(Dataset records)

★ ★ ★ ★

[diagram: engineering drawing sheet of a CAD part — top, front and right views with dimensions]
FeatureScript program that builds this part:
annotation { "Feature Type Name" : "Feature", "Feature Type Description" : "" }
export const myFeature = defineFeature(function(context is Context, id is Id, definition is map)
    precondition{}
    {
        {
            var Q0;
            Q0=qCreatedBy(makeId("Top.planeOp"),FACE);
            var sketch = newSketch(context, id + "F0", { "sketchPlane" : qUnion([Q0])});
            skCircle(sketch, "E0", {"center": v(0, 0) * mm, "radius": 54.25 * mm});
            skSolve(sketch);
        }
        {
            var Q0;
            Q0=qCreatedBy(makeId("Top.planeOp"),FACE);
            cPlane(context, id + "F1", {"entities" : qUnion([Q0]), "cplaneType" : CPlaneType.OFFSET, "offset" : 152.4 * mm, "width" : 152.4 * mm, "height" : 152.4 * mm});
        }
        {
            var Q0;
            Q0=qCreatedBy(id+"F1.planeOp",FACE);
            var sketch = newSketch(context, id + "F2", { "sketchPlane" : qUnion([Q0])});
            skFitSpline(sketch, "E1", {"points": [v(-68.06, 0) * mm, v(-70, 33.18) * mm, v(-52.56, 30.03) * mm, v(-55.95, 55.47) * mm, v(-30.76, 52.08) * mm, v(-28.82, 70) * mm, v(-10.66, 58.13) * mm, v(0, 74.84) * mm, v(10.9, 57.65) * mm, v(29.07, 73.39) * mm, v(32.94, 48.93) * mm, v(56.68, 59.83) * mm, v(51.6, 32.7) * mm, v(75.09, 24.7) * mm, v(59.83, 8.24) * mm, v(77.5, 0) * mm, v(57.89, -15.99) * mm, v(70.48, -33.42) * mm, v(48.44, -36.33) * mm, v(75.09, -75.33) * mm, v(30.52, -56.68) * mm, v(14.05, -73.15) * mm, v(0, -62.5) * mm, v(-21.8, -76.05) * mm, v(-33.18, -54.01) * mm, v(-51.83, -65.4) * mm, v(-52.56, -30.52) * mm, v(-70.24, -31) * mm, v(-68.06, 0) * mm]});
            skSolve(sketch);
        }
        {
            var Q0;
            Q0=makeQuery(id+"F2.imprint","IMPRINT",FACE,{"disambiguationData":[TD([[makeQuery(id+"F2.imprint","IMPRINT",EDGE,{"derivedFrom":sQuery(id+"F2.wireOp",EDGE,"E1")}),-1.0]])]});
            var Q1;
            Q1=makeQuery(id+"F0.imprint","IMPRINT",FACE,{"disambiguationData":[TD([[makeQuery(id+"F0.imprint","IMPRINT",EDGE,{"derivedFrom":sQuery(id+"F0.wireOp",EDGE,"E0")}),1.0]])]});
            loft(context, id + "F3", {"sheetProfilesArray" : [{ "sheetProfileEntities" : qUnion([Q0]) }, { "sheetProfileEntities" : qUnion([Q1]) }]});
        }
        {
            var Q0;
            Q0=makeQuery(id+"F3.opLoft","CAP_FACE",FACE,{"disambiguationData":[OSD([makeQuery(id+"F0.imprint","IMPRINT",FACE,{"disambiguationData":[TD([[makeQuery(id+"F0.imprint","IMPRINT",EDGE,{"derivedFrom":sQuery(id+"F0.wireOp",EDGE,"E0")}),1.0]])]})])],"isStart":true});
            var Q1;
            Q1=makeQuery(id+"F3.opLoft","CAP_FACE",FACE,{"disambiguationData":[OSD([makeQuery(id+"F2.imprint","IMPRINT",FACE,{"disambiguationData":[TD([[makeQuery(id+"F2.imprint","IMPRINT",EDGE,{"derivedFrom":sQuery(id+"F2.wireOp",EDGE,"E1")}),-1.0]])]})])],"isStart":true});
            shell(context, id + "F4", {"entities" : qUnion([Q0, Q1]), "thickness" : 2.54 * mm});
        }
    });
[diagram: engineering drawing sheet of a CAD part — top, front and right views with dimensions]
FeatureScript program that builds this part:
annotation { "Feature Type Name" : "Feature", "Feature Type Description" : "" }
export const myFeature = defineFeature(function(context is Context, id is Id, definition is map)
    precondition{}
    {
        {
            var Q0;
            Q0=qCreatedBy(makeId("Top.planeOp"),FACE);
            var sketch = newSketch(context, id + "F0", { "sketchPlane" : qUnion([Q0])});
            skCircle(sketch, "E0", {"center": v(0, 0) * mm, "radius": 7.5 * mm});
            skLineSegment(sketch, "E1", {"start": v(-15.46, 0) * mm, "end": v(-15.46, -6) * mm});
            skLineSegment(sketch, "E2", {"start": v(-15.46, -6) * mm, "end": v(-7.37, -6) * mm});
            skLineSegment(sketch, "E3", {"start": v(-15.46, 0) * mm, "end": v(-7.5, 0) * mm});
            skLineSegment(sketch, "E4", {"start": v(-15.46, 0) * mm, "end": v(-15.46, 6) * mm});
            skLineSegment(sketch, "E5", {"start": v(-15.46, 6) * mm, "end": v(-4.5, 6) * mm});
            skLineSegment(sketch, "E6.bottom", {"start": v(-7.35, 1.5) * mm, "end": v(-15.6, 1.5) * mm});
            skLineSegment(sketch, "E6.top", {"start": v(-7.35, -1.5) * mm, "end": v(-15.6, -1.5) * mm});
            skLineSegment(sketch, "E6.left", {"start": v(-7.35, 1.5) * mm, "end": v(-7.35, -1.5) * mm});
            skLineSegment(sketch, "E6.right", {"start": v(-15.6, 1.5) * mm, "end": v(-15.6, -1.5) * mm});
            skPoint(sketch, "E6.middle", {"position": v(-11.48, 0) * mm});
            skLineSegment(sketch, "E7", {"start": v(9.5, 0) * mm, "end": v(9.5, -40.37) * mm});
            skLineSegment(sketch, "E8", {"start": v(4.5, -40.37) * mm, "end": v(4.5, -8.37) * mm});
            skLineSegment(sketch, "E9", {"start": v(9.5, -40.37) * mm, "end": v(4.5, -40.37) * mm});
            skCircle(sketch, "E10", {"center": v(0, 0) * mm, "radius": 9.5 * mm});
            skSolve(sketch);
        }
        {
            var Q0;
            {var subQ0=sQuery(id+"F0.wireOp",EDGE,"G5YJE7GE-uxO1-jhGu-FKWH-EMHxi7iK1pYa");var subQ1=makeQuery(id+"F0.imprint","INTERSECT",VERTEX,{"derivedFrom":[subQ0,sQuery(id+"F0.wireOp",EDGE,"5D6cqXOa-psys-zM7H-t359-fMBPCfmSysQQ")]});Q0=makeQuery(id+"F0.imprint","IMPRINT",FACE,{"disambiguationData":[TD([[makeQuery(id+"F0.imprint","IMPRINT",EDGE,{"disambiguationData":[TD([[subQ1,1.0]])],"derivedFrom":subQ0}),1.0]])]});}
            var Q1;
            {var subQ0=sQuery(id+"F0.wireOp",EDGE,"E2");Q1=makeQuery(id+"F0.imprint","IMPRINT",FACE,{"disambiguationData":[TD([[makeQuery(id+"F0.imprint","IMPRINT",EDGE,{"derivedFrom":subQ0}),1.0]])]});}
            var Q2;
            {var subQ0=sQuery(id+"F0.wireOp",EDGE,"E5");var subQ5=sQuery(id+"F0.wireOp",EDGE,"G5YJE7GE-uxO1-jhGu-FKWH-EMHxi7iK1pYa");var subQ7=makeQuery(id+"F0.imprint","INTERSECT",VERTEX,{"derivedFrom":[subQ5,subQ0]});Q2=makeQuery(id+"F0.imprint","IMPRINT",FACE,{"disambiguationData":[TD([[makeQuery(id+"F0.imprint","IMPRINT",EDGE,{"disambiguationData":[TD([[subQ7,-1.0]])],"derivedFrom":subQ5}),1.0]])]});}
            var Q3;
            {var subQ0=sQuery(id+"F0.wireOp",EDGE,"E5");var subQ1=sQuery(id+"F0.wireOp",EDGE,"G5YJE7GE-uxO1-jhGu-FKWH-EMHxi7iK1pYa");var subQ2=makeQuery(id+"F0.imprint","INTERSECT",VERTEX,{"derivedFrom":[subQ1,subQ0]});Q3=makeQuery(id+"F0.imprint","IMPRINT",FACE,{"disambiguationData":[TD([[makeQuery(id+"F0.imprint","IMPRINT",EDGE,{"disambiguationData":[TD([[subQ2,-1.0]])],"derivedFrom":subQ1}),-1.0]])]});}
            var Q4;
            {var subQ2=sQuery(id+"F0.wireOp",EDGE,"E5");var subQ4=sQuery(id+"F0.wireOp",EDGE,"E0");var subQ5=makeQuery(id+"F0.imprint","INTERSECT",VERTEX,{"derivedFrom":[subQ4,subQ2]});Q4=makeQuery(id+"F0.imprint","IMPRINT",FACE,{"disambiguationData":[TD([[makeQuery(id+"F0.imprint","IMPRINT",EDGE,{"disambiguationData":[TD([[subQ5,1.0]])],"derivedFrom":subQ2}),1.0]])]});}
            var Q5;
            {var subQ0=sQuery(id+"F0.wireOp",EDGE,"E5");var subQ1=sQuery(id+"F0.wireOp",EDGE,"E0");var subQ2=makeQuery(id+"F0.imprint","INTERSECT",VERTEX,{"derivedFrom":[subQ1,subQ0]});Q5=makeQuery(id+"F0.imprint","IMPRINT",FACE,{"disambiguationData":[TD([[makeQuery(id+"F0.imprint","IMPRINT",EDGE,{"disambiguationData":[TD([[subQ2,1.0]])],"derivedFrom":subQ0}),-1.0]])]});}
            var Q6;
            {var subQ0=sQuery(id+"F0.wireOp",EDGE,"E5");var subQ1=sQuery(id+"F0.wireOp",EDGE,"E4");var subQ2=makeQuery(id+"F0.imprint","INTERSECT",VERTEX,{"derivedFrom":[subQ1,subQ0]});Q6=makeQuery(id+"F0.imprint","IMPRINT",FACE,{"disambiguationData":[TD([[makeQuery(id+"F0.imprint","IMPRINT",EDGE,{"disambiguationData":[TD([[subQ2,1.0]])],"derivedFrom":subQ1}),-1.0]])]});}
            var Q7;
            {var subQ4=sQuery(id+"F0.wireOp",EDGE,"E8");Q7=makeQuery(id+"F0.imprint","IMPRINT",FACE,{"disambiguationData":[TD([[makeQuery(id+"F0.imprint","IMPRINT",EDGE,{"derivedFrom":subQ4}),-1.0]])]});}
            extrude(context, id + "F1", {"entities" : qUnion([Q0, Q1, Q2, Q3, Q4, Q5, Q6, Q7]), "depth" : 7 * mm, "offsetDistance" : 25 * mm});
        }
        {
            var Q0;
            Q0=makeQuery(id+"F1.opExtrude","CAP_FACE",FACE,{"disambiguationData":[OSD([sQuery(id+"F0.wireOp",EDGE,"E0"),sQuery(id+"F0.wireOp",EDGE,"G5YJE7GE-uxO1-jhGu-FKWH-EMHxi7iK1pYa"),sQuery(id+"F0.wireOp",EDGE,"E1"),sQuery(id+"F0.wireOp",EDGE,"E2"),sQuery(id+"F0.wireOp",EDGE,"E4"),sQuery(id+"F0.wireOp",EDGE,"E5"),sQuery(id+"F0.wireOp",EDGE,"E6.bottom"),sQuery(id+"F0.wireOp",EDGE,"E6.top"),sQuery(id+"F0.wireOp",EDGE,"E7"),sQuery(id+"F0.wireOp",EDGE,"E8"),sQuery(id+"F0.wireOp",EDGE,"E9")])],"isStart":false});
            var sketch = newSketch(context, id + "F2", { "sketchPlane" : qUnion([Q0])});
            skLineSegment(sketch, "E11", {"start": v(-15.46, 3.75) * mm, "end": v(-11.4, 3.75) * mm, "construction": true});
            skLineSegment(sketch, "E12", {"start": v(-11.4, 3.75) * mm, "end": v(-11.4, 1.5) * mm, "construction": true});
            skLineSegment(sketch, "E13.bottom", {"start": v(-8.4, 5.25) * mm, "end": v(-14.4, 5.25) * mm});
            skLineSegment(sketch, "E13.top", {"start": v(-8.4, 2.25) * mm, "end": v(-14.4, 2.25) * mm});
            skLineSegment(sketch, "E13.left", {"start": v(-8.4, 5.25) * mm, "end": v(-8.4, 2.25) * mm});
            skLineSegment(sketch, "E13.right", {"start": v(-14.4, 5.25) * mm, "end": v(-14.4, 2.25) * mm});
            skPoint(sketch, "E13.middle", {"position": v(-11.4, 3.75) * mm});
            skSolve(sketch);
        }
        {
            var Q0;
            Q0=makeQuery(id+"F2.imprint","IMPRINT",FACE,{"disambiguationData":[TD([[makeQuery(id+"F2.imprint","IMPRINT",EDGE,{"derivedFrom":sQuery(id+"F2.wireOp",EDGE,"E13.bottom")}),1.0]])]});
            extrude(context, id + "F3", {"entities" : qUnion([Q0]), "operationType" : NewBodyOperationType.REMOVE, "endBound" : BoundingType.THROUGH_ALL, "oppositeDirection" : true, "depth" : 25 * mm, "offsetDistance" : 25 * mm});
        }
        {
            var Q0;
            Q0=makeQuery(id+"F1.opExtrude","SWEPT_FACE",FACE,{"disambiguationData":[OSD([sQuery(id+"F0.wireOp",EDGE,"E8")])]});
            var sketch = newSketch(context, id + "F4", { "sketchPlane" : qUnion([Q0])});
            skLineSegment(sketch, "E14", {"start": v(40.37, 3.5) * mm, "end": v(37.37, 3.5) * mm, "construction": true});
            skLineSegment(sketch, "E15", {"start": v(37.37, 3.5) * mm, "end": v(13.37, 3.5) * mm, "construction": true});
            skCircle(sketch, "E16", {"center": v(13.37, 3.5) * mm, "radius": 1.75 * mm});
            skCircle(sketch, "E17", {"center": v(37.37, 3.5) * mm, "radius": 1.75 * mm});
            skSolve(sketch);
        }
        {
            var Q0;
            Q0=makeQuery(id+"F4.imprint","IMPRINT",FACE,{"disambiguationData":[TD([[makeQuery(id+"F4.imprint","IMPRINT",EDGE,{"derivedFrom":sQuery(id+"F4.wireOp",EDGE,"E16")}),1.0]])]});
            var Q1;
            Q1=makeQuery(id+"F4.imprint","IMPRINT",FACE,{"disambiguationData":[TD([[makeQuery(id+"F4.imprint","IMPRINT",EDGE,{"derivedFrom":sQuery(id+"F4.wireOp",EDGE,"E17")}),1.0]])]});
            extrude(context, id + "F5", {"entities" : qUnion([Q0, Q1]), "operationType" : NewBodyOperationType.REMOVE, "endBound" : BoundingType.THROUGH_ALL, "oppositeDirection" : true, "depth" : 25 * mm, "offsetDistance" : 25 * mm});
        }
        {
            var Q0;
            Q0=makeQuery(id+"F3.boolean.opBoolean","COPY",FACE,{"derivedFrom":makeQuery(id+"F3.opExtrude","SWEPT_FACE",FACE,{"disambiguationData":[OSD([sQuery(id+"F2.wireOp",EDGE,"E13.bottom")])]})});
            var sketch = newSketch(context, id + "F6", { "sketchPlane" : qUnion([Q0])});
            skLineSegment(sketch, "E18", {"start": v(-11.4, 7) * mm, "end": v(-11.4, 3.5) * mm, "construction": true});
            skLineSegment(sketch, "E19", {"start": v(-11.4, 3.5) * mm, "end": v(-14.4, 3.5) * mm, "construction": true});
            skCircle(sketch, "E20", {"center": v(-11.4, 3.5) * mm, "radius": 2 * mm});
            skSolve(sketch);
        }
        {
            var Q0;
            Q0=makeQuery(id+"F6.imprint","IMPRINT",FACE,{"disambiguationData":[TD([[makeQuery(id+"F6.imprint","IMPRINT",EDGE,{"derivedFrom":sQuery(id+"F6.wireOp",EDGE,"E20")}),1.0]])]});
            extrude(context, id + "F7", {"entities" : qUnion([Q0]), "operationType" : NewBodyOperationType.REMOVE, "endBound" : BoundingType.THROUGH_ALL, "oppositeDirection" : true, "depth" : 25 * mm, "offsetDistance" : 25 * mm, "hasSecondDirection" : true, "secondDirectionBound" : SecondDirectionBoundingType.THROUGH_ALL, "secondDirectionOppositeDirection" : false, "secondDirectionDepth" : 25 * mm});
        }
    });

★ ★ ★ ★

Count the lines in the items above that contain the string "NewBodyOperationType", treating uppercase and lowercase as different. Give only the number.

3